I grew up in the 80’s in ENY Brooklyn… and I was really into Hip Hop Culture… in a time where graffiti and break dancing was outlawed. I was considered a hoodlum by default because of where I lived. Statistically the odds were against me, I was being raised by my grandmother Gloria Delrio (Mama)… my mom and my dad divorced when I was young and I was used to being in the streets living the life of someone at least 5 years older than me. Although I did have a strong work ethic, I had no vision for my life, no aspirations other than being “successful” but with no clear path to get me there. My high school guidance counselor Mr. Smith told me that I would not live to see 21 and school started to feel like a waste of time when the only thing adults kept telling me was to take city exams for sanitation or transit so that I can have a job with benefits that did not require an education. I will also say more than half my friends in high school
Culturally, I was lost… a far cry from the Urban Jibaro you know today. I was raised in an area where Black culture was dominant and I for a long time I suffered an identity crisis. I was a Puerto Rican who looked Caucasian and acted Black… during a time when that was NOT common. I had no concept of my cultural heritage.
On December 20th, 1986, I was walking in the South Ozone Park area of Queens with Rafael “Apache” Gonzalez when we were attacked by a group of white men. We were attacked because we were Latino, that was pretty evident because the racial slurs they used as they tried to kill us. I can still hear them calling us “spics” whenever I relive the moments that could have easily become my last. This attack was labeled by the media as the “other” Howard Beach incident. The word other stood for Latino…and the original Howard Beach Incident happened too close to where we were attacked…almost at the same time and by another group that had the same contempt for anyone who was not one of them.
It became a media circus… Rafael and I was represented by Reverend Al Sharpton early on and eventually we were visited by members of the National Congress of Puerto Rican Rights and it was then I met Richie Perez, former member of Young Lords Party. He saw injustice in our situation and offered . Although Reverend Al was very visible in the Black community, our story was not reaching the Latino community. We were invisible and our case was going no where fast. Richie and the lawyers of the congress, working pro bono took control of our case. Richie quickly networked and rallied Latino community members behind our quest for justice… before you knew it I was on TV (Visiones w/ David Diaz), was interviewed for every major newspaper including the NY Times and Ek Diario de La Prensa. I watched him closely as he talked to people, how he was able to build coalitions and build community around a cause. This was impressive to me for several reasons, the very first being that I did not have any (positive) male role models in my life and outside of my family. Aside from that, I did not clearly identify my family culture as “Puerto Rican Culture” something that people actually celebrated and promoted in the community. It was then that I was exposed to other community leaders like Panama, Gerardo Rivera, Pablo Guzman, Olguie Toro and Denise Oliver.

**Records shown:**

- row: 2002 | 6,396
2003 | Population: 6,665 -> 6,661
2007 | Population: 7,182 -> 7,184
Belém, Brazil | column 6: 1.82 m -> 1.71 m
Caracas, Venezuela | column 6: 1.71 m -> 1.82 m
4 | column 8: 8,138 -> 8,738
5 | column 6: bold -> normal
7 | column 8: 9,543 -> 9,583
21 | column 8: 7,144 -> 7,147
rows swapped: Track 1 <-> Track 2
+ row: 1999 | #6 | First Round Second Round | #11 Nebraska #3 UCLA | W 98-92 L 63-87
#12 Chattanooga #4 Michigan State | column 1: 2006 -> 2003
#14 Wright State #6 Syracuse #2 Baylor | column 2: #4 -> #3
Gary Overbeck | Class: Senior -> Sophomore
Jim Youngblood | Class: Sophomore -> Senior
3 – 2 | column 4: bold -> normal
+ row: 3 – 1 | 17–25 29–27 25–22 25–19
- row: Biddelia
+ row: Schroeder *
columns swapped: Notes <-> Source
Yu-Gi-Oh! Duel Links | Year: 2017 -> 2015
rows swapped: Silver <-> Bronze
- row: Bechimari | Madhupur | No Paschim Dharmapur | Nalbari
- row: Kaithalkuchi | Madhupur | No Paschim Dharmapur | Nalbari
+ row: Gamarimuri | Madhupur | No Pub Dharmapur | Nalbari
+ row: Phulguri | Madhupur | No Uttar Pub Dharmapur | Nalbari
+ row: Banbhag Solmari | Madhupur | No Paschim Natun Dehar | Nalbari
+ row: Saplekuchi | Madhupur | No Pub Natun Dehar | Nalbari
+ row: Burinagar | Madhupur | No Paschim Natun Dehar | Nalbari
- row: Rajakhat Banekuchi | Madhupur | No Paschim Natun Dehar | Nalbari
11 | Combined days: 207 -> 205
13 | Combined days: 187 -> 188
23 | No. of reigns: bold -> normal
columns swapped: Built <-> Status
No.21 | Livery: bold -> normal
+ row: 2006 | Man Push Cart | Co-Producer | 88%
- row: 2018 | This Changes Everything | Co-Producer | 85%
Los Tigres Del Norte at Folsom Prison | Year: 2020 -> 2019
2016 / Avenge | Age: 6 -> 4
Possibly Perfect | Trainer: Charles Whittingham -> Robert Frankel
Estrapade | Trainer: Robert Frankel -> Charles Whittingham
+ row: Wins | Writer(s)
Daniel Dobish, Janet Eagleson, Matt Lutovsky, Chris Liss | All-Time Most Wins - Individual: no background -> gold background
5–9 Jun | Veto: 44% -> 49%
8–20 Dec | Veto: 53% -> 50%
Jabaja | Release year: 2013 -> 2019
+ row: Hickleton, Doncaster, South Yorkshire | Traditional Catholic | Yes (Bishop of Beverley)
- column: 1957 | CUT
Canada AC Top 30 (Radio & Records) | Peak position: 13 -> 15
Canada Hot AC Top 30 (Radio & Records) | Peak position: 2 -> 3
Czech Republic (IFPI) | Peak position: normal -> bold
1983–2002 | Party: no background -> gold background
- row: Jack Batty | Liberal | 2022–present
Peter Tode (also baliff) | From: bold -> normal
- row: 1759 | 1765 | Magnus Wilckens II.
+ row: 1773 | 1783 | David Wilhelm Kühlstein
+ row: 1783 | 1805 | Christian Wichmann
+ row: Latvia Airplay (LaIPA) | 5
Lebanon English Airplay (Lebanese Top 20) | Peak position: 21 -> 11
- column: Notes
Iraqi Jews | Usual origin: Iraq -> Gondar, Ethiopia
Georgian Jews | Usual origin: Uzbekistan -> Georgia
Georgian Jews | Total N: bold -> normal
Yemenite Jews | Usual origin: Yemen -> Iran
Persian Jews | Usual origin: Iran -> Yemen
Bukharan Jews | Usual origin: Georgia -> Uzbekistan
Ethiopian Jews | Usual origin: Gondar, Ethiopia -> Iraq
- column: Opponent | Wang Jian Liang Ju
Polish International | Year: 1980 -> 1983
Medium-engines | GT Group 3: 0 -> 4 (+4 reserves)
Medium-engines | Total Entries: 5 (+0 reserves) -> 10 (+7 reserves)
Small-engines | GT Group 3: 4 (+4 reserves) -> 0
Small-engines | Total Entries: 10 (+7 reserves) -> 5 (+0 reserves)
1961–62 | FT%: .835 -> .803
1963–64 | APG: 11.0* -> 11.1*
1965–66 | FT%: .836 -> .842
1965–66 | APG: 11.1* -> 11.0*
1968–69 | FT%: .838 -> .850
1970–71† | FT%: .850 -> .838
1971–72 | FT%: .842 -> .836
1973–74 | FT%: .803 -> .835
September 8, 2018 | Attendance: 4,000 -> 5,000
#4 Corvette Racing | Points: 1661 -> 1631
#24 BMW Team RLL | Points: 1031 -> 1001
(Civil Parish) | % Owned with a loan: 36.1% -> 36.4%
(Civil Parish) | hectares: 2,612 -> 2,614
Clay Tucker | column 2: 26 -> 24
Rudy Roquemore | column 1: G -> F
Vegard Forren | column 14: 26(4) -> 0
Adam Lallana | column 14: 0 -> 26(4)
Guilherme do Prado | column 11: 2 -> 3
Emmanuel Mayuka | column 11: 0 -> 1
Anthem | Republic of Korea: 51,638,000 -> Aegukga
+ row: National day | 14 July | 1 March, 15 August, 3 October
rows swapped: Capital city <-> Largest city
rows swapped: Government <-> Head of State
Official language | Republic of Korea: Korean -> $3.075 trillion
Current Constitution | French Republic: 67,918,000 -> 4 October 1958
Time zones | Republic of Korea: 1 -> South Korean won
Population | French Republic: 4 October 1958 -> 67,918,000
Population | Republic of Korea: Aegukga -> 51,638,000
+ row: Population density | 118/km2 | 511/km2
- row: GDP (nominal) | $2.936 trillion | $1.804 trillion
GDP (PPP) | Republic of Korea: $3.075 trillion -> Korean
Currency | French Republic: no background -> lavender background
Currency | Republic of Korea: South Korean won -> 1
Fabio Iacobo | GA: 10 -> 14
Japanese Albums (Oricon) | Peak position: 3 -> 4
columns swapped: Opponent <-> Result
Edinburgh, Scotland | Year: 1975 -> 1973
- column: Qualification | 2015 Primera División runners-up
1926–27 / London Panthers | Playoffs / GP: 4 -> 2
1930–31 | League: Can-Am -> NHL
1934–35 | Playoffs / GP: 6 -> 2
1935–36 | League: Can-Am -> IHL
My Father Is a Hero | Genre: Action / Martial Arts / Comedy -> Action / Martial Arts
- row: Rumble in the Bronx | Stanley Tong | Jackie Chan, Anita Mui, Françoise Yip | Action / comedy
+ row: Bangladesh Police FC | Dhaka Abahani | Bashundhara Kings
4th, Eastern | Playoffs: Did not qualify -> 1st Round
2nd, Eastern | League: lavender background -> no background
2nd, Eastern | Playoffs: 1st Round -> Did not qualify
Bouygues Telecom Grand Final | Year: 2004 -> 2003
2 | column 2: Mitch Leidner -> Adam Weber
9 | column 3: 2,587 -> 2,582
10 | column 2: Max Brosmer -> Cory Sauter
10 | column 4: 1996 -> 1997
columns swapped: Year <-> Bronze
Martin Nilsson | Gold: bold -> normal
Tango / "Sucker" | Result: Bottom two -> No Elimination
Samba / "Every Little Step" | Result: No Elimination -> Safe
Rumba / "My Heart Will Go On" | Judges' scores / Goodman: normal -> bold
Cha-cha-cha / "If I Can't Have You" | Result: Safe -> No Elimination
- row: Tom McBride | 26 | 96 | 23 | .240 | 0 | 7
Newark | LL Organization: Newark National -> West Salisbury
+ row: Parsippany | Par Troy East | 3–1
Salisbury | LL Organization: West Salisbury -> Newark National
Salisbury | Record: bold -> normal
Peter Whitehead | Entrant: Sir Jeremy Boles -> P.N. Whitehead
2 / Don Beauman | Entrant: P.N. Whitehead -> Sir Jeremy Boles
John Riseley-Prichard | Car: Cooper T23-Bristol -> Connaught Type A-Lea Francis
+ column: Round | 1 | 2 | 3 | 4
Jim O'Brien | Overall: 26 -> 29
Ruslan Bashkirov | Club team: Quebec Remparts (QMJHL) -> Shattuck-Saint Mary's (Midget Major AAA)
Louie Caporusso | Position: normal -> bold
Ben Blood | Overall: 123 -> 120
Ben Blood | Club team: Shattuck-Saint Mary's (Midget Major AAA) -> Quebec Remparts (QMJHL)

**Tasks and exercises:**
• A. Reproduce the passage of the Brooklyn memoir that runs between "On December 20th, 1986, I" and "one of them.", inclusive, word for word.
• B. Transcribe the records exactly, from their first line through the line holding "Wins | Writer(s)", inclusive.

**Results for each task:**
• A.
On December 20th, 1986, I was walking in the South Ozone Park area of Queens with Rafael “Apache” Gonzalez when we were attacked by a group of white men. We were attacked because we were Latino, that was pretty evident because the racial slurs they used as they tried to kill us. I can still hear them calling us “spics” whenever I relive the moments that could have easily become my last. This attack was labeled by the media as the “other” Howard Beach incident. The word other stood for Latino…and the original Howard Beach Incident happened too close to where we were attacked…almost at the same time and by another group that had the same contempt for anyone who was not one of them.

• B.
- row: 2002 | 6,396
2003 | Population: 6,665 -> 6,661
2007 | Population: 7,182 -> 7,184
Belém, Brazil | column 6: 1.82 m -> 1.71 m
Caracas, Venezuela | column 6: 1.71 m -> 1.82 m
4 | column 8: 8,138 -> 8,738
5 | column 6: bold -> normal
7 | column 8: 9,543 -> 9,583
21 | column 8: 7,144 -> 7,147
rows swapped: Track 1 <-> Track 2
+ row: 1999 | #6 | First Round Second Round | #11 Nebraska #3 UCLA | W 98-92 L 63-87
#12 Chattanooga #4 Michigan State | column 1: 2006 -> 2003
#14 Wright State #6 Syracuse #2 Baylor | column 2: #4 -> #3
Gary Overbeck | Class: Senior -> Sophomore
Jim Youngblood | Class: Sophomore -> Senior
3 – 2 | column 4: bold -> normal
+ row: 3 – 1 | 17–25 29–27 25–22 25–19
- row: Biddelia
+ row: Schroeder *
columns swapped: Notes <-> Source
Yu-Gi-Oh! Duel Links | Year: 2017 -> 2015
rows swapped: Silver <-> Bronze
- row: Bechimari | Madhupur | No Paschim Dharmapur | Nalbari
- row: Kaithalkuchi | Madhupur | No Paschim Dharmapur | Nalbari
+ row: Gamarimuri | Madhupur | No Pub Dharmapur | Nalbari
+ row: Phulguri | Madhupur | No Uttar Pub Dharmapur | Nalbari
+ row: Banbhag Solmari | Madhupur | No Paschim Natun Dehar | Nalbari
+ row: Saplekuchi | Madhupur | No Pub Natun Dehar | Nalbari
+ row: Burinagar | Madhupur | No Paschim Natun Dehar | Nalbari
- row: Rajakhat Banekuchi | Madhupur | No Paschim Natun Dehar | Nalbari
11 | Combined days: 207 -> 205
13 | Combined days: 187 -> 188
23 | No. of reigns: bold -> normal
columns swapped: Built <-> Status
No.21 | Livery: bold -> normal
+ row: 2006 | Man Push Cart | Co-Producer | 88%
- row: 2018 | This Changes Everything | Co-Producer | 85%
Los Tigres Del Norte at Folsom Prison | Year: 2020 -> 2019
2016 / Avenge | Age: 6 -> 4
Possibly Perfect | Trainer: Charles Whittingham -> Robert Frankel
Estrapade | Trainer: Robert Frankel -> Charles Whittingham
+ row: Wins | Writer(s)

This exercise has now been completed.